Estás convicto de que vir para o Estrela da Amadora foi a decisão certa nesta fase da carreira?
Mais do que convicto. Ao início não foi fácil. Posso admitir que duvidei, porque quando tudo parecia encaminhado, voltar aos treinos, lesiono-me ao fim de um mês, com uma rotura muscular. Não quebrei mentalmente, mas via o comboio a andar e só agora é que voltei a sentir-me novamente jogador, atleta, profissional, competitivo. Comecei a jogar em janeiro, mas nunca adormeço à sombra da bananeira porque já levei tanta pancada que já fico desconfiado. Na minha cabeça parece que não me deixo entusiasmar com o facto de já ter feito oito jogos porque amanhã pode estar uma lesão à porta. Sou muito pés na terra, tento controlar aquilo que posso, sono, hidratação, alimentação, descanso, recuperação e o resto deixo nas mãos de Deus. Era religioso, fiquei um pouco zangado com a religião no momento sombrio e negro, mas dentro dessa escuridão encontrei uma luzinha que me voltou a puxar para cima e não me deixou desistir, daí ter acentuado ainda mais o facto de prezar a religião.

“SE JOGAR TRÊS MINUTOS JÁ FICO CONTENTE, DESDE QUE NÃO ME LESIONE. SE ESTIVER BEM FÍSICA E MENTALMENTE, VOU FELIZ PARA CASA.”

Ao regressares a Portugal quais é que foram os objetivos que definiste para esta época?
Não defini objetivos. A única coisa que defini foi voltar a ser feliz dentro de campo. Antigamente, queria jogar o máximo de jogos possível, agora já não é assim. Se jogar três minutos já fico contente, desde que não me lesione. Se estiver bem física e mentalmente, vou feliz para casa.

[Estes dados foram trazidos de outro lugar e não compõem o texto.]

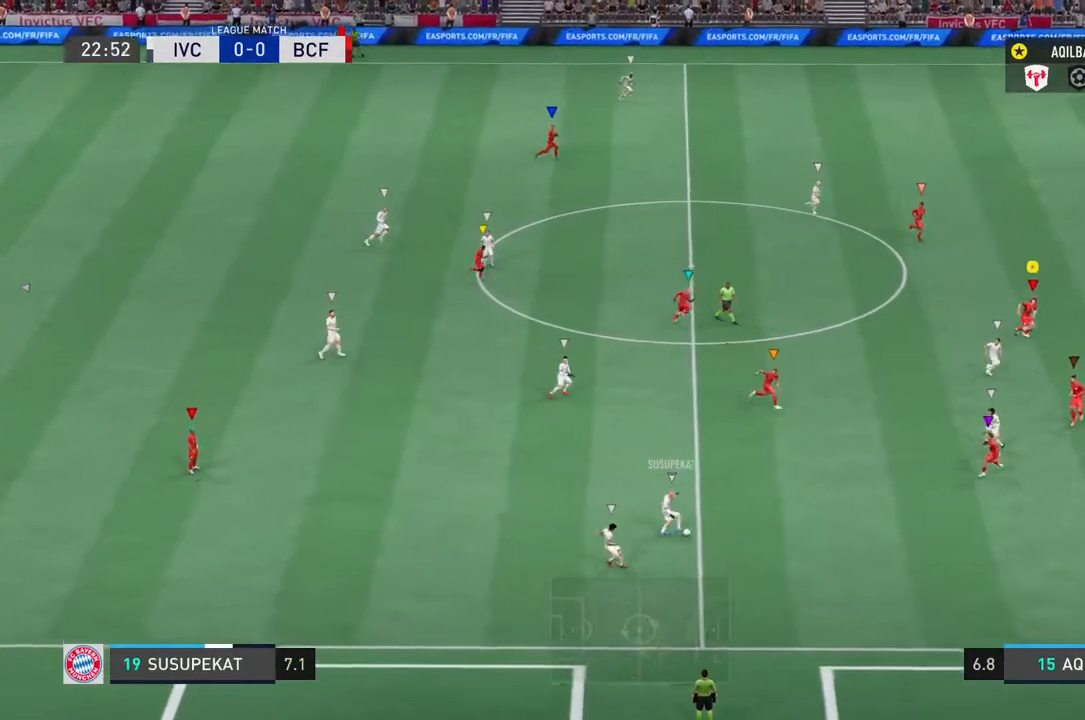
{"buttons": [], "left_stick": "down-right", "right_stick": "center", "events": []}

A carreira de jogador não dura para sempre e é importante precaver o futuro. Já tens ideia do que vais ou queres fazer quando deixares de jogar?
Quero ser treinador. Ainda não me preparei, porque não consigo conciliar as duas coisas ao mesmo tempo, porque quando estou numa tarefa gosto de estar focado nisso. Se estiver num curso que dura quatro horas, das 19h às 23h, quando é que janto? Às 23h normalmente já estou a dormir e se quero estar bem para o dia seguinte, não faz sentido. Terei tempo para concluir o curso e uma das aulas calhava a um sábado, por isso, é impossível.

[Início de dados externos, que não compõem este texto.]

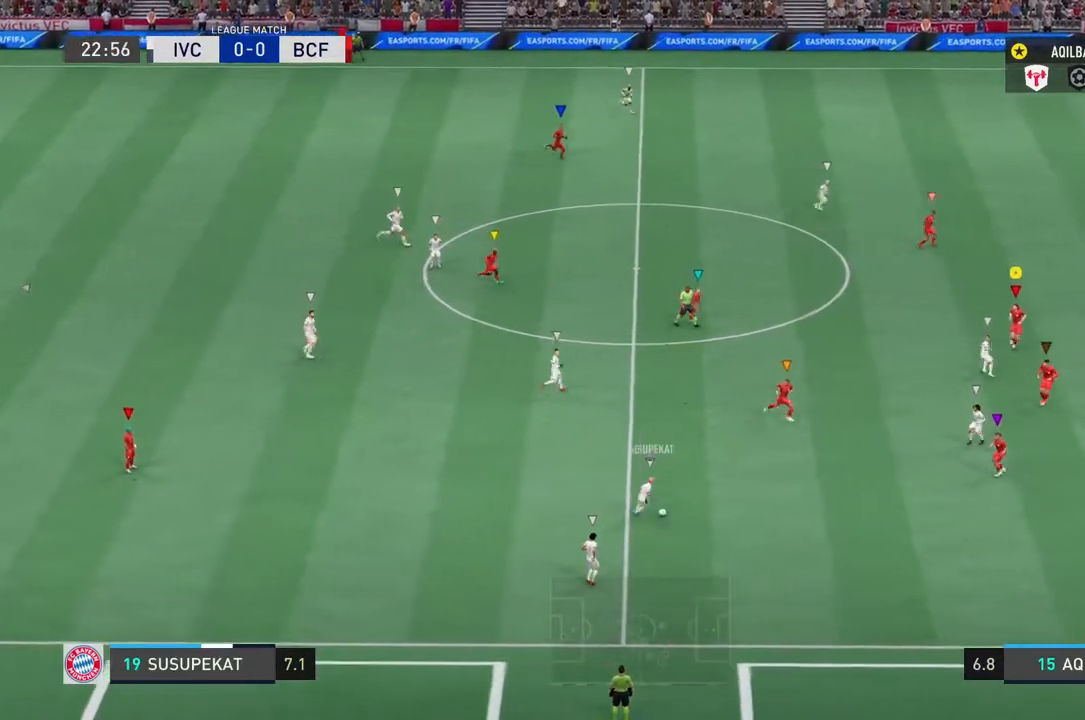
{"buttons": ["L2"], "left_stick": "up-right", "right_stick": "center", "events": [[217, "L2", "down"], [233, "left_stick", "right"], [367, "left_stick", "up-right"]]}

Sabemos que um dos teus objetivos é concluir o 12.º ano e já contactaste o Sindicato para esse efeito. Seguir uma formação superior é algo que está no teu horizonte?
É mais por uma questão de realização própria. Na altura abdiquei da escola porque era mais novo e tive a sorte de ser chamado às seleções jovens e era impensável um jogador levar um livro para o estágio da Seleção. Preferíamos matar o tempo a jogar PlayStation do que estar a estudar. Acabei por me dedicar à carreira de jogador e deixei de parte a escola. Faltam-me duas disciplinas para concluir.

E na próxima temporada? Vamos continuar a ver o Pedro Mendes como jogador?
Como jogador sim. Se a mente e o corpo me permitirem, sim.